More than 30,000 California salons have received warning signs for employees on toluene exposure under a directive from the state attorney general’s office.
More than 30,000 California salons have received warning signs for employees on toluene exposure under a directive from the state attorney general’s office. The nail Manufacturers Council (NMC) mailed out the signs but advised salon owners that the warning requirement applied to employees only. Customers don’t need to see the signs, the council advises.
The signs red, “Vapors from many nail polish products contain toluene, a chemical known to the State of California to cause birth defects or other reproductive harm. Check product labeling for toluene content, and follow safety tips to minimize exposure.”
The NMC hopes manufacturers will ultimately receive a full exemption from the warning requirements once final testing on toluene safety is completed. The NMC is “concerned about unnecessary warning regarding toluene resulting in public confusion,” according to a report issued by NMC safety and standards committee.

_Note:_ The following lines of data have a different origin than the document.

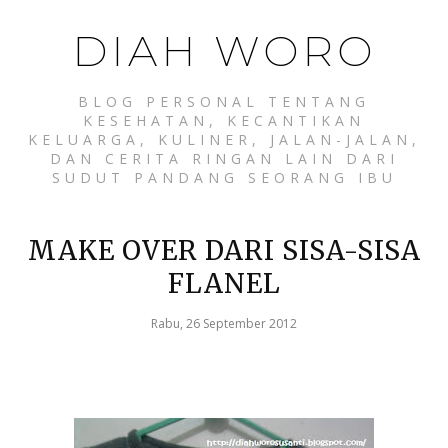
DIAH WORO
BLOG PERSONAL TENTANG
KESEHATAN, KECANTIKAN
KELUARGA, KULINER, JALAN-JALAN,
DAN CERITA RINGAN LAIN DARI
SUDUT PANDANG SEORANG IBU
MAKE OVER DARI SISA-SISA
FLANEL
Rabu, 26 September 2012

In other chemical news, the NMC says the Cosmetic Ingredients Review panel of The Cosmetic, Toiletries and Fragrance Association (CTFA) has determined that ethyl methacrylate, a common ingredient in liquid and powder formulations for artificial nails, is safe for use in fingernail products as long a skin contact is avoided. But to avoid further threats of government regulation, manufacturers of professional nail products must begin to educate users about avoiding skin contact and possible sensitization to ethyl methacylate resulting from skin contact the NMC says.